**本文:**
((

映画『ひらいて』を観た。
ひらいてを観て、泣く人と泣かない人がいると思う。
どっちが偉いとか良いとかでもなく、
ただ、木村愛の感情を、知る人と知らない人が、いるだけなんだと思う。
杏奈ちゃんが愛ちゃんのことを「分からない」と思っていたと知った時、わたしにとってそれはもう衝撃でしかなかった。
愛が、分からない?
「私のものになってくれないなら嫌いでいい」って感情が、
全てを奪いたいって感情が、行動が、
分からない、、、
そんな方がいるんだなぁってわたしにとっては衝撃的で。(しかも「分からない」と仰りながらもスクリーンの中の愛ちゃんは完全に愛ちゃんだった。山田杏奈ちゃん、凄すぎる。)
多分、愛ちゃんが美雪を見つけた時のような衝撃。「愛側じゃない人がいる」という事実。
そして、上映が終了した直後からすっと難なく現実世界に戻っておしゃべりすることができる周りの方たちを見ても同じような衝撃を受けた。
そっか。わたしはわたしの当たり前を信じ込みすぎていた。
全てをめちゃくちゃに壊したくなるような恋を全人類がしていると、勝手に思ってた。
わたしは、『ひらいて』を観て泣く側の人間だった。
悲しい?かな。側から見たら哀れかも。
きっと、愛の感情を知らない人は、また他の大切な気持ちを知っているんだと思う。美雪の気持ちとかね。
エンドロール
この映画とお別れするための猶予のような時間を、わたしは気が済むまで涙をこぼして過ごした。
『ひらいて』への没頭と、わたしの日常。その間をふわふわと漂っているような時間で、ものすごく、ものすごく名残惜しかった。
『ひらいて』の世界に、仲間を見つけたような感覚がしたんだよね。
ぐしゃぐしゃな感情で、気持ち悪いほど打たれ強く「好き」に執着する。そんな仲間が『ひらいて』の世界には居た。

))

**依頼内容:** 映画『ひらいて』の感想を綴った本文から、「どっちが偉いとか良いとかでもなく、」から「悲しい?かな。側から見たら哀れかも。」までを一字一句変えずに抜き出してもらえますか？ 本文だけを手がかりにしてください。

**提供情報:**
((

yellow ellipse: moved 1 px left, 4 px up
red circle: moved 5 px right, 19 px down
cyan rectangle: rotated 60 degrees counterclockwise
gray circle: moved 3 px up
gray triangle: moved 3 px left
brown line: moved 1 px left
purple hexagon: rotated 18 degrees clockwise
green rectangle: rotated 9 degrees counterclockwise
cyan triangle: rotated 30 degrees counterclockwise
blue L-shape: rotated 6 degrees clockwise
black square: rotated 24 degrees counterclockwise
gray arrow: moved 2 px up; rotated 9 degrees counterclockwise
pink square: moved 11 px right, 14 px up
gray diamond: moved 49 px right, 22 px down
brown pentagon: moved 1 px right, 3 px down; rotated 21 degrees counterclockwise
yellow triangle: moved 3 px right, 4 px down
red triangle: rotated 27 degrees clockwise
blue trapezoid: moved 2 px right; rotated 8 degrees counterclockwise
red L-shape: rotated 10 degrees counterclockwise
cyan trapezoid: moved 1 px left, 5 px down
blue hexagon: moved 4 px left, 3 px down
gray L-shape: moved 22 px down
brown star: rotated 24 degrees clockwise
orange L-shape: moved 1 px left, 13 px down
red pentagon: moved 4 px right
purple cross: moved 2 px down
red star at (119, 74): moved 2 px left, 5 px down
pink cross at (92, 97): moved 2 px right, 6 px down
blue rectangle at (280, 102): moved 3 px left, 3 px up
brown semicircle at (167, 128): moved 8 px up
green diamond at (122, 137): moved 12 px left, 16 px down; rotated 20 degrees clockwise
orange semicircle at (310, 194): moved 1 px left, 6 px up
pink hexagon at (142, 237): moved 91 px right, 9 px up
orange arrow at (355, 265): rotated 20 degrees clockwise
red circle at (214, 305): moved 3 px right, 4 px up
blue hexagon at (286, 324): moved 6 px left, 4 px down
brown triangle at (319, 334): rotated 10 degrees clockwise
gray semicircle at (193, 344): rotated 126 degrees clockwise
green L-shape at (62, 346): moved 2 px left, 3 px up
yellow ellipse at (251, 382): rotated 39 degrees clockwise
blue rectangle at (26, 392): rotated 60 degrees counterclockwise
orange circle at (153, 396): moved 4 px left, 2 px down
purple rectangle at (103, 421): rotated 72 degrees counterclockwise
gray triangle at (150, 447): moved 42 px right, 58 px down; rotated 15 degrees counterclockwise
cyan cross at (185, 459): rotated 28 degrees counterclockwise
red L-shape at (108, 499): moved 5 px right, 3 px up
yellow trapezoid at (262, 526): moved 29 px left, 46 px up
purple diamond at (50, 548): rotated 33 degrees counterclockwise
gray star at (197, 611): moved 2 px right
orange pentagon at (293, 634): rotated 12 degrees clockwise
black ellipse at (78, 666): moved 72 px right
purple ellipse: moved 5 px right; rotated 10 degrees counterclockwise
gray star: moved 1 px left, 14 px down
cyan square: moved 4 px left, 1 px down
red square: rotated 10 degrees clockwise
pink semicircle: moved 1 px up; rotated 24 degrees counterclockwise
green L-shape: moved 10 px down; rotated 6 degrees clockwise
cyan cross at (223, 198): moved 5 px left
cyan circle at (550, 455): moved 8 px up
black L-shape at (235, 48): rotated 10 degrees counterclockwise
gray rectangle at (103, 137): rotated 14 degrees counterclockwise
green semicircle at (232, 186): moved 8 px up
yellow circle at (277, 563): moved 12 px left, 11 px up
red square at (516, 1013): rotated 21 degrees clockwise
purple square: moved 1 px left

))

**本問の解答:**
どっちが偉いとか良いとかでもなく、
ただ、木村愛の感情を、知る人と知らない人が、いるだけなんだと思う。
杏奈ちゃんが愛ちゃんのことを「分からない」と思っていたと知った時、わたしにとってそれはもう衝撃でしかなかった。
愛が、分からない?
「私のものになってくれないなら嫌いでいい」って感情が、
全てを奪いたいって感情が、行動が、
分からない、、、
そんな方がいるんだなぁってわたしにとっては衝撃的で。(しかも「分からない」と仰りながらもスクリーンの中の愛ちゃんは完全に愛ちゃんだった。山田杏奈ちゃん、凄すぎる。)
多分、愛ちゃんが美雪を見つけた時のような衝撃。「愛側じゃない人がいる」という事実。
そして、上映が終了した直後からすっと難なく現実世界に戻っておしゃべりすることができる周りの方たちを見ても同じような衝撃を受けた。
そっか。わたしはわたしの当たり前を信じ込みすぎていた。
全てをめちゃくちゃに壊したくなるような恋を全人類がしていると、勝手に思ってた。
わたしは、『ひらいて』を観て泣く側の人間だった。
悲しい?かな。側から見たら哀れかも。